THERE cannot be many children born in the past twenty years who have not read or heard the classic tale of the Gruffalo.

Julia Donaldson’s much loved story tells the tale of a brave mouse making their way through the deep dark wood, using the mythical Gruffalo to scare away the threats of the woodland predators.

It remains the favourite of Donaldson’s huge library of works for an army of children and parents alike.

And this weekend the Parr Hall hosted a different take on the familiar story thanks to the theatre group Tall Stories.

They brought the magic of the Gruffalo to life on the famous old stage, and the audience certainly loved it.

There were songs, jokes, for young and old alike, and some tried and tested pantomime style cheering and audience participation to enjoy as well.

Warrington Wolves were even cleverly added to the script.

Aimee Louise Bevan charms as the little mouse, just longing for a tasty nut as she meanders through the wood.
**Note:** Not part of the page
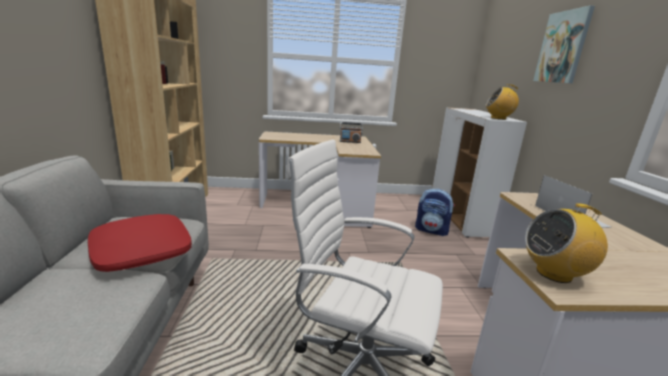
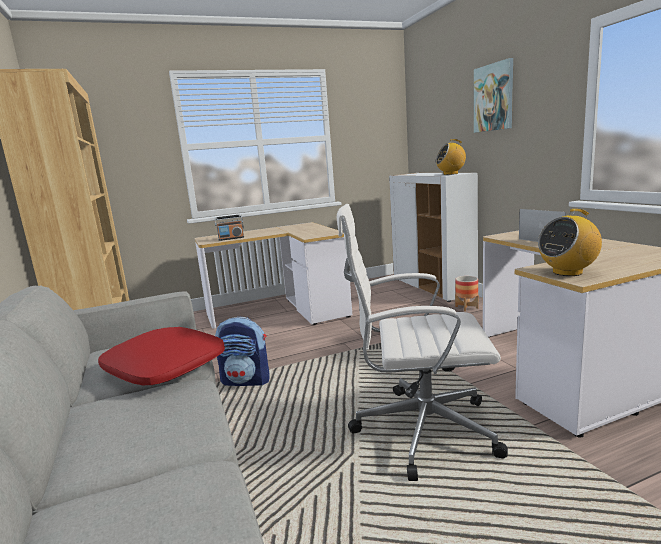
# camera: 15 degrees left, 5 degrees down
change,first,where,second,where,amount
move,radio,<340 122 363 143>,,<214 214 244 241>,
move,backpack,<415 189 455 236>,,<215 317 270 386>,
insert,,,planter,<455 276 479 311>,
While Alastair Chrisholm gets all the best lines as he takes on the role of the three predators, fox, snake and owl. 

The Gruffalo might be a little scary at first for the littlest ones in the audience, but he is played with comic brilliance by Aaron Dart.

Those familiar with the BBC adaptation for the TV screen may be disappointed.

But for a first foray into the joy of live theatre, there is so much to enjoy.